§ TASK: Write out all entries word for word.

Extracted page text data
===============

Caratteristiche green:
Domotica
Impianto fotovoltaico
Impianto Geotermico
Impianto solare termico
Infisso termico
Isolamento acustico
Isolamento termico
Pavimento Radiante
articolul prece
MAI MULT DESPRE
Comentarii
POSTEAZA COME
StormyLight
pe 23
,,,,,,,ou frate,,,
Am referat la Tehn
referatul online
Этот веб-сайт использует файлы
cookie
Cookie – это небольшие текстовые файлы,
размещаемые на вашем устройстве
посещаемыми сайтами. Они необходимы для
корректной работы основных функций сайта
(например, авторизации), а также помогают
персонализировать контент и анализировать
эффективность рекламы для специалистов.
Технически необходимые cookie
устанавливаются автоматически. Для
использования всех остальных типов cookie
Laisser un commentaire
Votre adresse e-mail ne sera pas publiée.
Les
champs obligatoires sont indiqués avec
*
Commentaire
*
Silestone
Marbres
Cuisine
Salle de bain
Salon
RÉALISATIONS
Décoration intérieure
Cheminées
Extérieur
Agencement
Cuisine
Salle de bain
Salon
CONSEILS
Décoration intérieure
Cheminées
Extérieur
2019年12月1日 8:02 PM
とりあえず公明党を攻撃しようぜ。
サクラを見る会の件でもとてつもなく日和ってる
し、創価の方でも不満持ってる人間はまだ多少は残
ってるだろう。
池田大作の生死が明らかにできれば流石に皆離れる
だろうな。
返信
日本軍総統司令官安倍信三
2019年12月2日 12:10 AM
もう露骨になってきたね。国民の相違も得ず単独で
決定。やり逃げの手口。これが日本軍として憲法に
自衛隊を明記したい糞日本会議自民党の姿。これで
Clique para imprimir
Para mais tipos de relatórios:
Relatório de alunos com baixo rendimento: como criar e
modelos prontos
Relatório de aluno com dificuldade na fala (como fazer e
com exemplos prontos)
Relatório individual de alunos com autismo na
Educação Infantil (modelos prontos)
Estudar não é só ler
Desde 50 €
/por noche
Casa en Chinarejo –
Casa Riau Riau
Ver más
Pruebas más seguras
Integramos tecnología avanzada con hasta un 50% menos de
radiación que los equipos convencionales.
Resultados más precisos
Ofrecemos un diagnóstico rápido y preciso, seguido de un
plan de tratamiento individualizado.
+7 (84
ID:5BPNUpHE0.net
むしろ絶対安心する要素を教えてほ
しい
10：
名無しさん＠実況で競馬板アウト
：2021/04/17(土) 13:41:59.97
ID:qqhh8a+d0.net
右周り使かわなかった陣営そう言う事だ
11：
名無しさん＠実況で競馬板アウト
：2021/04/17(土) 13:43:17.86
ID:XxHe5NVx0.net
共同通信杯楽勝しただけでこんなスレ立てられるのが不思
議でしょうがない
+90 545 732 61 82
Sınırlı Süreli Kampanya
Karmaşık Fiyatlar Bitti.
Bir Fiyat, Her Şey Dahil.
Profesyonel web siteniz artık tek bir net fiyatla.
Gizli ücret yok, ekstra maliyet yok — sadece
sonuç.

===============

§ ANSWER TO THE EXERCISE:
Caratteristiche green:
Domotica
Impianto fotovoltaico
Impianto Geotermico
Impianto solare termico
Infisso termico
Isolamento acustico
Isolamento termico
Pavimento Radiante
articolul prece
MAI MULT DESPRE
Comentarii
POSTEAZA COME
StormyLight
pe 23
,,,,,,,ou frate,,,
Am referat la Tehn
referatul online
Этот веб-сайт использует файлы
cookie
Cookie – это небольшие текстовые файлы,
размещаемые на вашем устройстве
посещаемыми сайтами. Они необходимы для
корректной работы основных функций сайта
(например, авторизации), а также помогают
персонализировать контент и анализировать
эффективность рекламы для специалистов.
Технически необходимые cookie
устанавливаются автоматически. Для
использования всех остальных типов cookie
Laisser un commentaire
Votre adresse e-mail ne sera pas publiée.
Les
champs obligatoires sont indiqués avec
*
Commentaire
*
Silestone
Marbres
Cuisine
Salle de bain
Salon
RÉALISATIONS
Décoration intérieure
Cheminées
Extérieur
Agencement
Cuisine
Salle de bain
Salon
CONSEILS
Décoration intérieure
Cheminées
Extérieur
2019年12月1日 8:02 PM
とりあえず公明党を攻撃しようぜ。
サクラを見る会の件でもとてつもなく日和ってる
し、創価の方でも不満持ってる人間はまだ多少は残
ってるだろう。
池田大作の生死が明らかにできれば流石に皆離れる
だろうな。
返信
日本軍総統司令官安倍信三
2019年12月2日 12:10 AM
もう露骨になってきたね。国民の相違も得ず単独で
決定。やり逃げの手口。これが日本軍として憲法に
自衛隊を明記したい糞日本会議自民党の姿。これで
Clique para imprimir
Para mais tipos de relatórios:
Relatório de alunos com baixo rendimento: como criar e
modelos prontos
Relatório de aluno com dificuldade na fala (como fazer e
com exemplos prontos)
Relatório individual de alunos com autismo na
Educação Infantil (modelos prontos)
Estudar não é só ler
Desde 50 €
/por noche
Casa en Chinarejo –
Casa Riau Riau
Ver más
Pruebas más seguras
Integramos tecnología avanzada con hasta un 50% menos de
radiación que los equipos convencionales.
Resultados más precisos
Ofrecemos un diagnóstico rápido y preciso, seguido de un
plan de tratamiento individualizado.
+7 (84
ID:5BPNUpHE0.net
むしろ絶対安心する要素を教えてほ
しい
10：
名無しさん＠実況で競馬板アウト
：2021/04/17(土) 13:41:59.97
ID:qqhh8a+d0.net
右周り使かわなかった陣営そう言う事だ
11：
名無しさん＠実況で競馬板アウト
：2021/04/17(土) 13:43:17.86
ID:XxHe5NVx0.net
共同通信杯楽勝しただけでこんなスレ立てられるのが不思
議でしょうがない
+90 545 732 61 82
Sınırlı Süreli Kampanya
Karmaşık Fiyatlar Bitti.
Bir Fiyat, Her Şey Dahil.
Profesyonel web siteniz artık tek bir net fiyatla.
Gizli ücret yok, ekstra maliyet yok — sadece
sonuç.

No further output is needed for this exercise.